RFC-0007: Observability stack

Decision gate. This RFC proposes the observability stack — log shipper, error reporter, metrics layer, RUM, alerting destination, and dashboard surface. It does not lock anything in. Once MASTER picks, the choice gets captured as an ADR and #43 closes; implementation lands in a follow-up alongside #19.

Summary

961tech needs to see what its production infrastructure is doing without paying for it. Today, tech-stack.md § Observability is "nothing instrumented." RFC-0001 picks Cloudflare Pages + Workers + Cron Triggers (BEY PoP, ~$5/mo all-in); RFC-0002 picks pg-boss on the existing Postgres (no new Redis). Those constraints plus a $5–20/mo M1 budget plus a "ship M1 now" mindset collapse the option space tightly.

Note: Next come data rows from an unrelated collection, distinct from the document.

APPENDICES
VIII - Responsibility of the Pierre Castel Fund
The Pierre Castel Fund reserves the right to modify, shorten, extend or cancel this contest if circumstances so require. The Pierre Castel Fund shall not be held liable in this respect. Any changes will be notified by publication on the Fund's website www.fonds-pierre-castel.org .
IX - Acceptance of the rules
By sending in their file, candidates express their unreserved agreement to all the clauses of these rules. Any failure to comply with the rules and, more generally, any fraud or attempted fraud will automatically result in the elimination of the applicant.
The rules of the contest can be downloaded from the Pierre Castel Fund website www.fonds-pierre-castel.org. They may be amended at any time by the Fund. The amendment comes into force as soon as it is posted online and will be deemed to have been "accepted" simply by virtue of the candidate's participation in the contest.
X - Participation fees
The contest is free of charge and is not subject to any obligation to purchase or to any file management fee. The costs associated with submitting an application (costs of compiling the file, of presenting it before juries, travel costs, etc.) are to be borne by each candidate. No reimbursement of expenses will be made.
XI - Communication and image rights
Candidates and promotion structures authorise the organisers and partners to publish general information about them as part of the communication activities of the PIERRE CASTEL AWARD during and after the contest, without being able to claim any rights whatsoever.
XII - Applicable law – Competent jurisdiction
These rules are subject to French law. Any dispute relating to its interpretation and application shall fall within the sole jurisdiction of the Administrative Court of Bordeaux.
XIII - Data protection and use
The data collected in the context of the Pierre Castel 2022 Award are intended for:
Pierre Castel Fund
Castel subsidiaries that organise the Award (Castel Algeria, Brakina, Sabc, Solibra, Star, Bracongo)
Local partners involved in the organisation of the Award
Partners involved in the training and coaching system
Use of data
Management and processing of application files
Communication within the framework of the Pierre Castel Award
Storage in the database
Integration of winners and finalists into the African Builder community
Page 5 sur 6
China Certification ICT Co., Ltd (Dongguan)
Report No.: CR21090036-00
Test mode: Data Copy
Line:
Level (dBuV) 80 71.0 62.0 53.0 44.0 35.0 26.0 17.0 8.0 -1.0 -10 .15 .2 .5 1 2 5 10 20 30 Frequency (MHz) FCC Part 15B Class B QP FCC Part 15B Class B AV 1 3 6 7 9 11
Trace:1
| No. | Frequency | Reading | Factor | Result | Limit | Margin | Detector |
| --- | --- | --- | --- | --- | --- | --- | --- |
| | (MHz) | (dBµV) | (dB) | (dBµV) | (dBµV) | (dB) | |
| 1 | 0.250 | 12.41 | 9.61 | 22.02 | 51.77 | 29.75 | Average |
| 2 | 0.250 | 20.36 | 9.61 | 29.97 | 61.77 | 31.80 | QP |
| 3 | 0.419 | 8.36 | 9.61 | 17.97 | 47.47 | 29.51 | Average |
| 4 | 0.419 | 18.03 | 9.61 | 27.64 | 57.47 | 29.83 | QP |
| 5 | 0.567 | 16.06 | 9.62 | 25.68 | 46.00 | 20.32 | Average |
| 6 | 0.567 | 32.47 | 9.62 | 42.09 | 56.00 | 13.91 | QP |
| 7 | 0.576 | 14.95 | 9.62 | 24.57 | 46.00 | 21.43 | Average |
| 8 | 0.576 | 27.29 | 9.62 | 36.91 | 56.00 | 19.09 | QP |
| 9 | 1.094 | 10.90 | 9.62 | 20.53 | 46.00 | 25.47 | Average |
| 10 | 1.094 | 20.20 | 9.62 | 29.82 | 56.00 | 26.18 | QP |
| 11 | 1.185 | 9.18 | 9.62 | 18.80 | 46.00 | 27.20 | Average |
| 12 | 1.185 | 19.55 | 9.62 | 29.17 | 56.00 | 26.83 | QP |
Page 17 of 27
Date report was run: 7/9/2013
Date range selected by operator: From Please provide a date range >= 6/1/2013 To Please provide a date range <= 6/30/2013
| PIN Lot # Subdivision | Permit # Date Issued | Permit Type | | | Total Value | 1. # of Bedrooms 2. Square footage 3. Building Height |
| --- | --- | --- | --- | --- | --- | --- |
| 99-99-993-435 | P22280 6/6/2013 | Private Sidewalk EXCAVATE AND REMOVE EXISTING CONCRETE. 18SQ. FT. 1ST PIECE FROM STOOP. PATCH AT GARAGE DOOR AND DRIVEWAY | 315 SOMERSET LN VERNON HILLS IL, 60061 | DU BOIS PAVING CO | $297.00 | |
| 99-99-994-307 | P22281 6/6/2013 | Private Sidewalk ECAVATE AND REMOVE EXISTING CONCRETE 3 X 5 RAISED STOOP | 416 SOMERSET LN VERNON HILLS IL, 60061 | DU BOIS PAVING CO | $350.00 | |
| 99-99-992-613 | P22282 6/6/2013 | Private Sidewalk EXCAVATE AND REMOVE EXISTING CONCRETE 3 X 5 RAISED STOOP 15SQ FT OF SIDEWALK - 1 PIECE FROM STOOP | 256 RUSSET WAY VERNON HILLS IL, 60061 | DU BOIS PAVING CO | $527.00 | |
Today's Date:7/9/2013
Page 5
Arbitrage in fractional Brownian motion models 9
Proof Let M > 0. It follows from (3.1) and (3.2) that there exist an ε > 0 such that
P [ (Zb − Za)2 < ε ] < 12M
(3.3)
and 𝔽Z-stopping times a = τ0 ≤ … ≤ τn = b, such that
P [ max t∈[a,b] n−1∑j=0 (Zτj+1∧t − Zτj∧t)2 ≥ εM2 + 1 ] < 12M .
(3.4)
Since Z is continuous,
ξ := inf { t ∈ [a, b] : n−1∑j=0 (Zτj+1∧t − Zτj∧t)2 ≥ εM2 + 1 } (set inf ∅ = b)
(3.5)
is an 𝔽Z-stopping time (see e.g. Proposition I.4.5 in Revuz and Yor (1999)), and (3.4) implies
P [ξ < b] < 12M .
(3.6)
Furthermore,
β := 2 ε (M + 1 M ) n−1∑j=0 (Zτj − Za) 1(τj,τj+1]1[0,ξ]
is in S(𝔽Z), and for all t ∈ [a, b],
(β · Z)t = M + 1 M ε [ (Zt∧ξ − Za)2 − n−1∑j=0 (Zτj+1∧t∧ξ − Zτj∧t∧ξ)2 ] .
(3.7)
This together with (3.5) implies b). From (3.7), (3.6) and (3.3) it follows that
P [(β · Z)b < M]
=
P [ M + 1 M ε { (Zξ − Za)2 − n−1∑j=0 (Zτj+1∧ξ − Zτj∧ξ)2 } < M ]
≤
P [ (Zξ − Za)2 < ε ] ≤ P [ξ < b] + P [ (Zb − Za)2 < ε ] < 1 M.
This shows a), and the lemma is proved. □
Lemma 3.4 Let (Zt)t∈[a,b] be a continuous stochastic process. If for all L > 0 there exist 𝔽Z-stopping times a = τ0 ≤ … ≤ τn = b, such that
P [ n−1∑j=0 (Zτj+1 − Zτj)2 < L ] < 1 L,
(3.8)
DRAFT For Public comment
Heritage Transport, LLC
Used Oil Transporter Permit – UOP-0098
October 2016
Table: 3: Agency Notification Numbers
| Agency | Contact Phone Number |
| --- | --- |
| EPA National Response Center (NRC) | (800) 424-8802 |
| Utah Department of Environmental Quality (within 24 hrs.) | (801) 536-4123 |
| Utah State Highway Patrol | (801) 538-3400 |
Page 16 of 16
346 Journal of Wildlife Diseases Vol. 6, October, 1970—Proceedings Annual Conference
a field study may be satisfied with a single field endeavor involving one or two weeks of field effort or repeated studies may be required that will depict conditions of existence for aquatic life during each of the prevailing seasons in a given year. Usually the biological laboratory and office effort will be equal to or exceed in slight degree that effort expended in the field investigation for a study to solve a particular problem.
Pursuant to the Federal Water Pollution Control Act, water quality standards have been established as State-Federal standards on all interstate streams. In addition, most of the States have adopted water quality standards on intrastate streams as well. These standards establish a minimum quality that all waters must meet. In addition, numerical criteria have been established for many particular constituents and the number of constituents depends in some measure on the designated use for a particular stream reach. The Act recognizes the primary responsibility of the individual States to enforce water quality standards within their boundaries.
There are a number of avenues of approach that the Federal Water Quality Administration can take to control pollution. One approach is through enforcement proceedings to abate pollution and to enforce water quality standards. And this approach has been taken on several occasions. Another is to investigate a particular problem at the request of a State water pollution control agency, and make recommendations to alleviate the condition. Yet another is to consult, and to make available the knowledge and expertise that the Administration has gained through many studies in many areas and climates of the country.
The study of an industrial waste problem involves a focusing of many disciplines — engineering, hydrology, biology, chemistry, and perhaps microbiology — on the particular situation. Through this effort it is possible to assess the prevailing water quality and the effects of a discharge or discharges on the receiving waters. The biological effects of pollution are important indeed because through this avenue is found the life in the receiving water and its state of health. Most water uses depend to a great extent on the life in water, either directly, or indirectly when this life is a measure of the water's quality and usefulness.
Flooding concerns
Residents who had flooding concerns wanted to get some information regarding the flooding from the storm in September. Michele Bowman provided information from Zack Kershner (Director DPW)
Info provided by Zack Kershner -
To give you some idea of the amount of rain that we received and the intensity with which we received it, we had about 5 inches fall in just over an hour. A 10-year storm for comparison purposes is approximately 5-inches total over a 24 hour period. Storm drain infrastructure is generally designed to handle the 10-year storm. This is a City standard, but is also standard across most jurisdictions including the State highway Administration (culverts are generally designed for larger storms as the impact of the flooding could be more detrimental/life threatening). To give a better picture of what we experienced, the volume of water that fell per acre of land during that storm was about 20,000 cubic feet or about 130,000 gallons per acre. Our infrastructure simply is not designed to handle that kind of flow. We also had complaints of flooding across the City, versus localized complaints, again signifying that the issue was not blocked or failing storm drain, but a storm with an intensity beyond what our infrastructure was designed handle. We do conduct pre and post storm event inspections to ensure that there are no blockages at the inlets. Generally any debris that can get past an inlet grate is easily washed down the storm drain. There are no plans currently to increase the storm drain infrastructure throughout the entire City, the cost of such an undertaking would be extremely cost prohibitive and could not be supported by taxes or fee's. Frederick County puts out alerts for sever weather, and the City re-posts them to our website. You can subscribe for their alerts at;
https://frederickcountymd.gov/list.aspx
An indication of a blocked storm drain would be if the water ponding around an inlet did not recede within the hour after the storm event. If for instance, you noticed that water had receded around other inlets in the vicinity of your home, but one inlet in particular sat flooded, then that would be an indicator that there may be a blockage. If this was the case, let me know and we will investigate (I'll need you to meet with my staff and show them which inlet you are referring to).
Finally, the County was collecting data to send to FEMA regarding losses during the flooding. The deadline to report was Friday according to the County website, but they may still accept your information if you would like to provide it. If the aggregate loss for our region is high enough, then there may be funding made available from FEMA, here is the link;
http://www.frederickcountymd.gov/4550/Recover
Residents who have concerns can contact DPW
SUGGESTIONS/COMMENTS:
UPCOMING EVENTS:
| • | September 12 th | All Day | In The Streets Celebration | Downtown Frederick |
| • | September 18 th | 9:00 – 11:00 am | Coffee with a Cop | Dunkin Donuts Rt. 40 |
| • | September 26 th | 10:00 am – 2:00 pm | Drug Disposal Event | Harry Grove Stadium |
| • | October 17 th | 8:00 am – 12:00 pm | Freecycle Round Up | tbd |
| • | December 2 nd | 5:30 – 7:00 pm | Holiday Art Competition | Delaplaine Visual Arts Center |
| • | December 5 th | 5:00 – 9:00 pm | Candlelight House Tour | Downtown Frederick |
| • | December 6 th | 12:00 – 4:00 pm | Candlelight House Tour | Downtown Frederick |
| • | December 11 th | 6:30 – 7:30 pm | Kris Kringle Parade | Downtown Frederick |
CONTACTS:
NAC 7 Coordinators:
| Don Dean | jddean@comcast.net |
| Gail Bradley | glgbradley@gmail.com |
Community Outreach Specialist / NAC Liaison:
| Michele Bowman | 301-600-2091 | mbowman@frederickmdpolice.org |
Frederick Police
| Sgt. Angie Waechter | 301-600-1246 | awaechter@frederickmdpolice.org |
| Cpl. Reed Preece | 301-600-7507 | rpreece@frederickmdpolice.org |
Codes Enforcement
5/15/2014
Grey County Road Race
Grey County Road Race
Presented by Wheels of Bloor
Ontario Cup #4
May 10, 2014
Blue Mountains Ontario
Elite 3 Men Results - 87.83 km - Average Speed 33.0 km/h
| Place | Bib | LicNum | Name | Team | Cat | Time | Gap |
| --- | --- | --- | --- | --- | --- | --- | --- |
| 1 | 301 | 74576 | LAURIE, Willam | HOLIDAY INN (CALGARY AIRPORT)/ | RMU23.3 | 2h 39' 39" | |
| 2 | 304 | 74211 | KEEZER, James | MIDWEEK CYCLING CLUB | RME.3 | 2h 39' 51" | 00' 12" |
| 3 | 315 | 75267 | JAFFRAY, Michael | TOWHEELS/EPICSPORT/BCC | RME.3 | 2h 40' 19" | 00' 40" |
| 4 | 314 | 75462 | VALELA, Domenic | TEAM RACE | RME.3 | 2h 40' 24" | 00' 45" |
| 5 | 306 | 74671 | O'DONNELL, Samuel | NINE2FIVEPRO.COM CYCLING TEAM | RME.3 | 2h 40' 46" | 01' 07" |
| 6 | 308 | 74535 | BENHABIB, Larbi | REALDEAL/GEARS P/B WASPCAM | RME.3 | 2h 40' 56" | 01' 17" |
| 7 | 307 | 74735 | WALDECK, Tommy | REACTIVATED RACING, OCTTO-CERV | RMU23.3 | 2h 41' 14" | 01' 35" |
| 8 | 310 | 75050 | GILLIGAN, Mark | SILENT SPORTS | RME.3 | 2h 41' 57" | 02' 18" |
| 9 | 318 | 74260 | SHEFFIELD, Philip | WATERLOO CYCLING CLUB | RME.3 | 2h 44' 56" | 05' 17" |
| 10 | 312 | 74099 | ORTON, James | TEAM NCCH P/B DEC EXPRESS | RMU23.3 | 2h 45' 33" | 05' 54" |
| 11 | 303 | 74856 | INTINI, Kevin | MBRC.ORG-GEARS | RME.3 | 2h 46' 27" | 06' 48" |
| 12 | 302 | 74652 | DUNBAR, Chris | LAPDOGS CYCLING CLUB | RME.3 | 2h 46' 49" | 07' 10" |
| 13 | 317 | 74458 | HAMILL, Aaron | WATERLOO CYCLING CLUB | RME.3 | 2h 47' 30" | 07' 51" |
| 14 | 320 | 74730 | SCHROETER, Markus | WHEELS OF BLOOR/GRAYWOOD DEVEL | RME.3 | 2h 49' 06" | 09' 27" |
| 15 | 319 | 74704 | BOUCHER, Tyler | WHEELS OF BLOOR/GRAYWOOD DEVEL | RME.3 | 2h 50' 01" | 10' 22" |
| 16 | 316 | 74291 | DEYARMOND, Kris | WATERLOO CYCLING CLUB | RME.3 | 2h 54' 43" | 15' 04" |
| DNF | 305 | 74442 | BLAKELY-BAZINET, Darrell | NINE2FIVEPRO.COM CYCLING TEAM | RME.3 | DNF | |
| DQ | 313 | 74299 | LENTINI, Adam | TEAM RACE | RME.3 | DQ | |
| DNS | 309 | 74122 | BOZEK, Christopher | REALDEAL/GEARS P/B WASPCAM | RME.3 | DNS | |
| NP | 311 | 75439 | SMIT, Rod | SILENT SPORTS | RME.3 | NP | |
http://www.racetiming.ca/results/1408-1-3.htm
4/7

Recommendation. Cloudflare-native primary stack — Workers Observability (logs + invocation metrics + cron history), Cloudflare Web Analytics (pageviews + Core Web Vitals RUM), Workers Analytics Engine (custom metrics, including outbound-click rollups for the north-star KPI), Cloudflare Notifications (email alerts) — augmented by Sentry Free (error grouping + release tagging the Cloudflare-native stack lacks) and Axiom Free (30-day log retention backstop via native Cloudflare Logpush integration). Total incremental observability spend at M1 = $0 above the $5/mo Workers Paid baseline already in RFC-0001. Trajectory at M2 (5× M1) stays inside all free tiers.

Defer distributed tracing and APM to M2/M3 — Cloudflare Workers performance.now() zeroes for CPU-bound spans, making server-side traces low-signal until the platform fixes it. Defer the Telegram-notify bridge as opt-in (MASTER-decision); default alert path is Cloudflare email.

Motivation

Three concrete, immediate costs of not deciding:

  1. No way to validate the north-star KPI. kpis.md defines Weekly Qualified Outbound Clicks. Without an event sink for the existing /api/go/r/[retailerId]/p/[listingId] route, that number cannot be computed at all.
  2. No drift detection on scrapers. personas.md §5.6 makes "no real-time stock signal" a severity-3 pain across four personas. The product's whole-trust play depends on freshness; without scraper-success-rate alerting, a parser break that returns 0 listings for PCAndParts goes silently to production until a user complains. architecture/deployment.md § Observability names this as a planned signal but no infra exists.
  3. No way to police the performance budget. performance-budget.md sets P75 LCP ≤ 2.5s on Lebanese mobile. Without a RUM beacon, that's a wish, not a measurement.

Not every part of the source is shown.